A couple of weeks ago we spotted a long term trading opportunity in the Canadian Dollar. This forex pair has been climbing higher, particularly since oil prices started tumbling several days ago.
1.3520-30 was standing in the way though and it stopped the climb for a few days, but today the buyers finally found the force to push past it.
So, 1.36 here we come. This is a long term resistance level; it has turned down the price twice in November and December last year, so it´s a good level to consider opening a long term sell position.
1.36 is getting ever closer
This idea looks great both technically and fundamentally. Technically, all indicators are overbought in almost all timeframe charts, daily, weekly.
Fundamentally, the Canadian economy is doing pretty well and the Bank of Canada (BOC) will have to admit it sooner or later.
House prices for example, have been surging in Canada, in the last few years. The prices have nearly doubled in some areas, particularly in big cities. The threat of hyperinflation is real. Hopefully, this will force the BOC to start tightening the monetary policy by hiking interest rates.
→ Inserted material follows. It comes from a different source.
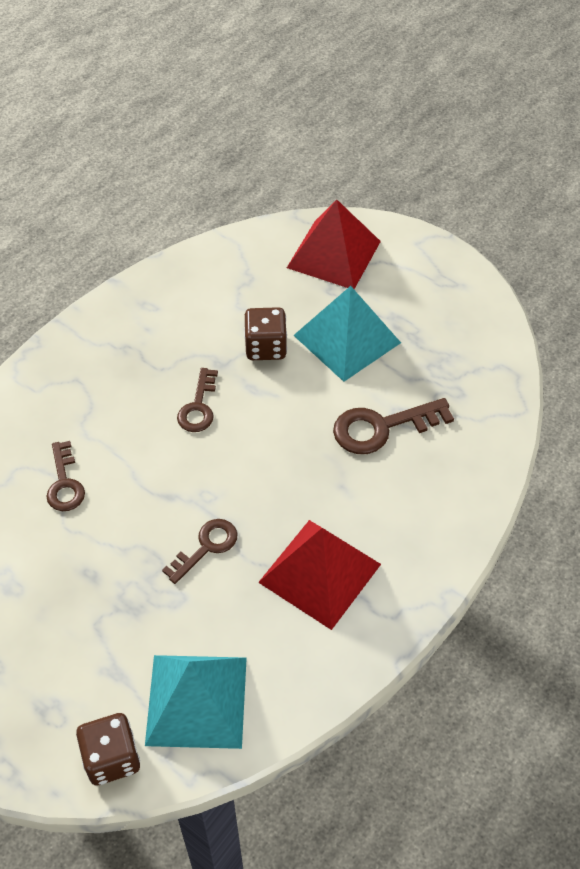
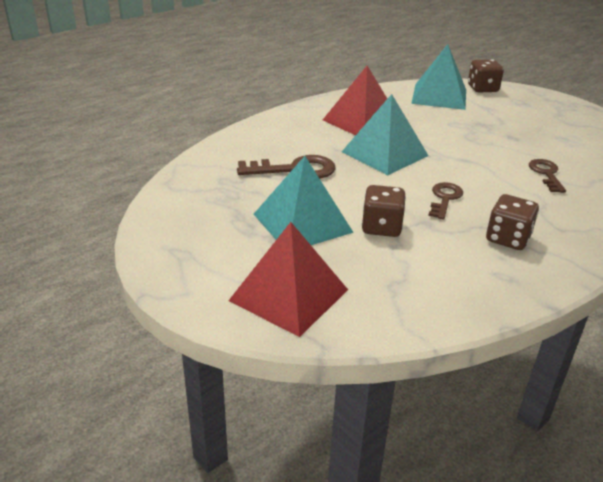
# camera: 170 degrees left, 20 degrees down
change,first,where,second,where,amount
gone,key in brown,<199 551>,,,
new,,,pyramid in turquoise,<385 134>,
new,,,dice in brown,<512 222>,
So, all fronts seem to scream sell, but first, we have to wait for oil prices to stabilize after a $4-$5 decline in the last week or so, before pulling the trigger.
By that time, we should have reached the resistance level at 1.36. This could happen today seeing as we are only about 30 pips away, so hang around guys. Alternatively, you can open a long-term signal right now as we are relatively close.
The problem with this forex trade is that there isn´t any level above 1.36 to place the stop loss, so we have to leave it open and manage it manually.